Reading Goals

I’m a prolific reader of fiction.  My average over the past 35 years has been around 60 books per year.   I will admit that my recall of material is not that great as speed reading doesn’t really help my retention, which is why I have certain books that I read over and over again, I expect.

My goal in 2020 is to read 20 books.  I need to slow down and consider more of what I read.  I want to read more non-fiction.  I want to capture those things that mean something to me in a commonplace book.

Here is my beginning list of what I want to read in 2020:

  • The Bible – it has been several years since I read through it.  The time has come to do it again.  Approximately 4 chapters per day
  • Digital Minimalism – Cal Newport – I need to get away from the tyranny of the immediate related to my smart-phone.  Ironically, I purchased this for my Kindle Paperwhite.
  • Deep Work – Cal Newport – anything worth doing is worth doing well.  As an educator, I am convinced that preparing young people for new ways of being superstars in their chosen career fields is my most vital role.
  • Book 4 of the Bloody Pines series by R.W. Mayfield – I’m so proud of my son for his writing efforts.  You should check him out – R.W. Mayfield
  • Articles and research on Work Based Learning
  • Articles and research on personal effectiveness

That’s what I have on the docket.  I would appreciate your suggestions and recommendations.   You can find me on Goodreads here.  I appreciate other reading friends.


3 thoughts on “Reading Goals

  1. If you are interested in development of others, I can suggest “Coach your team” by Liz Hall as it is a simple yet comprehensive introduction to coaching techniques.
    If you struggle in general with reading non-fiction, you can try books that use fiction as a starting point for concepts. Most books by Patrick Lencioni are excellent (the most iconic one is “Five dysfunctions of a team”)

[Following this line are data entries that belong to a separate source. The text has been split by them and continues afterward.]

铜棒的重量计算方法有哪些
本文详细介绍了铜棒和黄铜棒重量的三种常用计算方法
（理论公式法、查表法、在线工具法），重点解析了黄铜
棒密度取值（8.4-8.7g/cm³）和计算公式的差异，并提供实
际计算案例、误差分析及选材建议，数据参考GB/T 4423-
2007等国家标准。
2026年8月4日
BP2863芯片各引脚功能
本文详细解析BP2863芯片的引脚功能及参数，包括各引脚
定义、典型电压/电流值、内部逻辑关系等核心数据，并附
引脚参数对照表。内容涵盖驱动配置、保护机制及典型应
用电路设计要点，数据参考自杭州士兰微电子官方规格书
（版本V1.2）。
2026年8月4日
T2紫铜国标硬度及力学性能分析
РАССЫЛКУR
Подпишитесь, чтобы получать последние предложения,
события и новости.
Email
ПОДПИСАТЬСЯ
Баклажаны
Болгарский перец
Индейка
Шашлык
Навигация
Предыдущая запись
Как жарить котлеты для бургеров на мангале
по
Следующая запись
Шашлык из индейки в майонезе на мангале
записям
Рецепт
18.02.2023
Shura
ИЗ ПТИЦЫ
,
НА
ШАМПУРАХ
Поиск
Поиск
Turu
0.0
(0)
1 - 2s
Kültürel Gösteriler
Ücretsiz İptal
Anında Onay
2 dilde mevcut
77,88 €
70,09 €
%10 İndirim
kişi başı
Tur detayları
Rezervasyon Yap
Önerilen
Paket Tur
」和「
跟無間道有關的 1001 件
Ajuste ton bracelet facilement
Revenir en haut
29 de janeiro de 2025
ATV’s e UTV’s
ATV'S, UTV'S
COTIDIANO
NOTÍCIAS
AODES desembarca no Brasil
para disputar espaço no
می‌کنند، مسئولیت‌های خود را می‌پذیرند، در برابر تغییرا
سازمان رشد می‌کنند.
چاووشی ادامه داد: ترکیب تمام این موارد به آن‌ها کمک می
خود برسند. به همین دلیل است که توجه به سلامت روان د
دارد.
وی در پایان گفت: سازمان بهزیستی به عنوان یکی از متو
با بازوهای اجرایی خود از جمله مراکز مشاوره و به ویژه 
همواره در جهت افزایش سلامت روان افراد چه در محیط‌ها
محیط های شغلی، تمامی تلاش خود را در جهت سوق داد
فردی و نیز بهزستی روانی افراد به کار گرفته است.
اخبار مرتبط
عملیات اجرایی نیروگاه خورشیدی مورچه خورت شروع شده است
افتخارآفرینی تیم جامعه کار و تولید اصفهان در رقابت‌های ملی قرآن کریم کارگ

    • Thank you for these suggestions. I wouldn’t say that I “struggle” with NF, more likely I find much of it dry – too many years reading Clive Cussler and Zane Grey I expect. I just need to understand that for me, at least, I shouldn’t try to read non-fiction the same way I read fiction – sit and ignore the world. I need to spend more time in thought and reflection of what I am reading and making connections to the things I am accomplishing in life.